Before-and-after change records
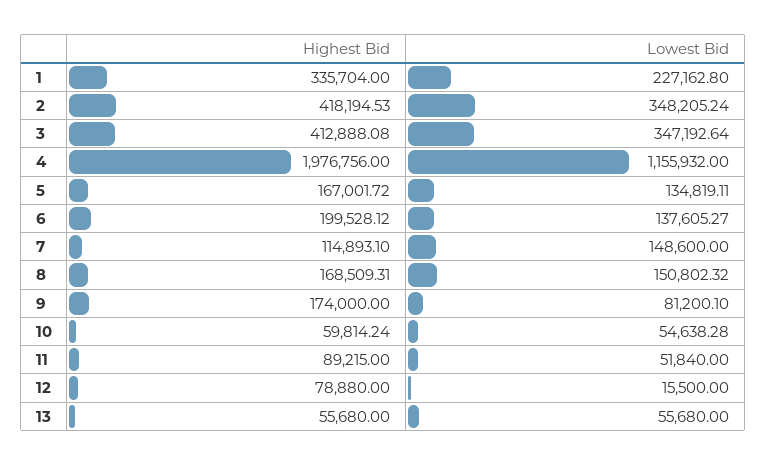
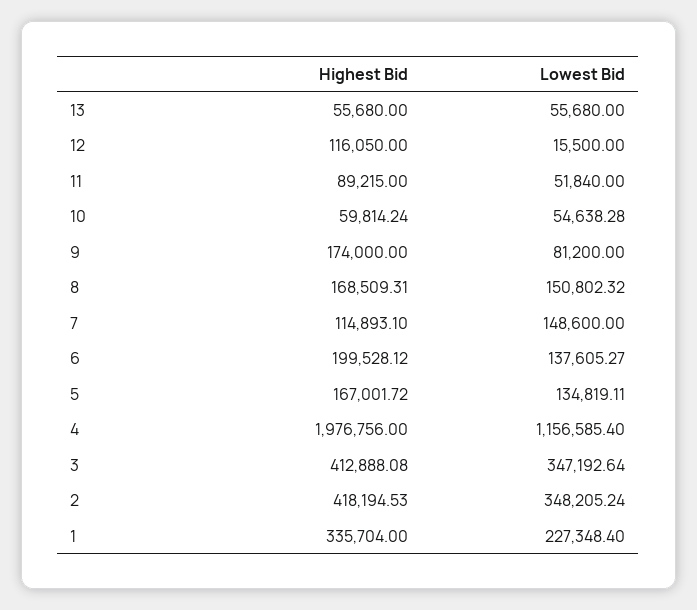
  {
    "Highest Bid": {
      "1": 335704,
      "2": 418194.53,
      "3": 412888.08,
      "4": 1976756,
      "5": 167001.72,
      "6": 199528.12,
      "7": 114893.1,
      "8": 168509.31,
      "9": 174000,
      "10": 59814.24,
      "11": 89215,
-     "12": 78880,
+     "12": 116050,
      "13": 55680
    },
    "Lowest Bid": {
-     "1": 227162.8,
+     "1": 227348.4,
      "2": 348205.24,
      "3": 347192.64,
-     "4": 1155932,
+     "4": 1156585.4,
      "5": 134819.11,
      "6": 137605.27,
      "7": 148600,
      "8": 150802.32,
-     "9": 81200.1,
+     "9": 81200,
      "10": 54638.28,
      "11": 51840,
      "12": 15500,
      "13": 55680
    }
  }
--
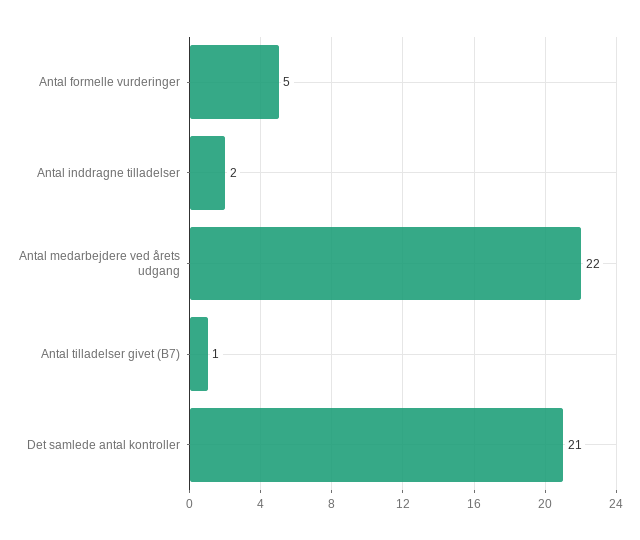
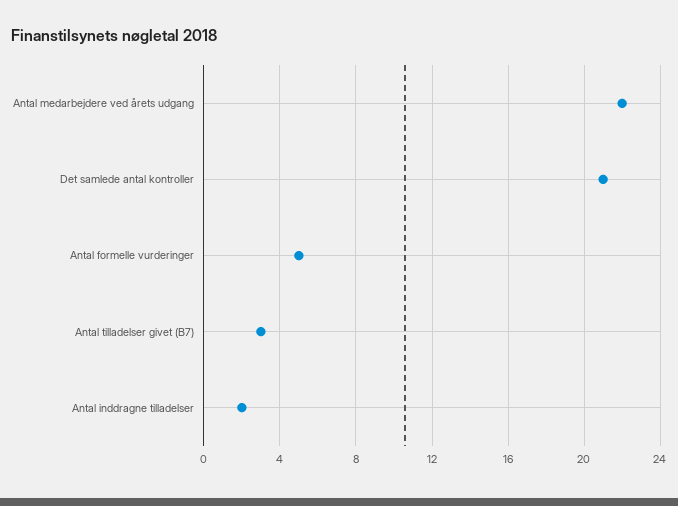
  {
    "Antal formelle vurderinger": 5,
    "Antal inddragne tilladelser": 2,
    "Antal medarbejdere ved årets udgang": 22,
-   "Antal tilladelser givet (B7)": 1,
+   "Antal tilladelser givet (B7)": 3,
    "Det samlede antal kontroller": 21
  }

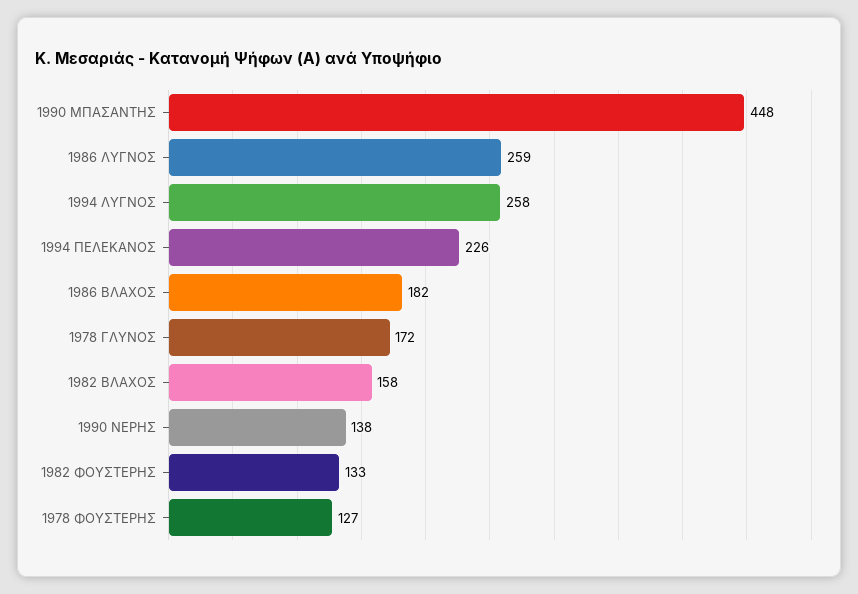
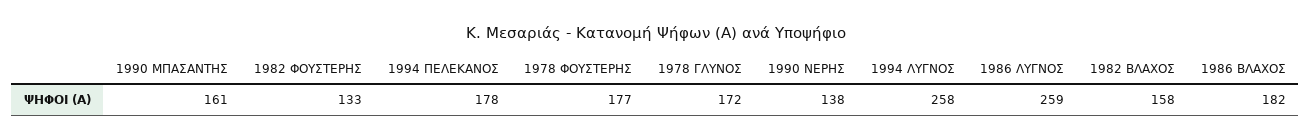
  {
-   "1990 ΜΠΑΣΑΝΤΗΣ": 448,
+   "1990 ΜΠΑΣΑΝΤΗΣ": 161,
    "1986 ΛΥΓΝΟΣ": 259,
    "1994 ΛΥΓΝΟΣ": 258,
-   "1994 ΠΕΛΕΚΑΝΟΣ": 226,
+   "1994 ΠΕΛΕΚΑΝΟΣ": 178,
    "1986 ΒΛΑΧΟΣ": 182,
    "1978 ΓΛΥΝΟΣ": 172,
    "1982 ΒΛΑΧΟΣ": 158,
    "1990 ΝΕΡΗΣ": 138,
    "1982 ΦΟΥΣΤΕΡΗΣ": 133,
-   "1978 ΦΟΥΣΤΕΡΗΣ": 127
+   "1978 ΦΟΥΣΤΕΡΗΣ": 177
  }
--
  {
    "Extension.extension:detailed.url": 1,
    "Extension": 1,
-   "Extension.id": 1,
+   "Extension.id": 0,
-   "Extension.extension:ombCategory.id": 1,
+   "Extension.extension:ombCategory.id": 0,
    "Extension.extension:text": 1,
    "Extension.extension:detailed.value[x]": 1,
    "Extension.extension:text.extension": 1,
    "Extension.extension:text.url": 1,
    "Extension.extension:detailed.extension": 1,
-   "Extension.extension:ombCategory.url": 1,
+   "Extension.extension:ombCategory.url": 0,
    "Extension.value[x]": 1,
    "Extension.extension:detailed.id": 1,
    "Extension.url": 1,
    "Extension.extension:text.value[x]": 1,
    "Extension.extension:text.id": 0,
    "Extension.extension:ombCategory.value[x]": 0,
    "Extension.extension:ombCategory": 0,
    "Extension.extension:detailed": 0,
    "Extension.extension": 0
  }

What you are asked to do:
Above are records; say how many of their lines contain the word "ombCategory", giving only the number.

Result below:
6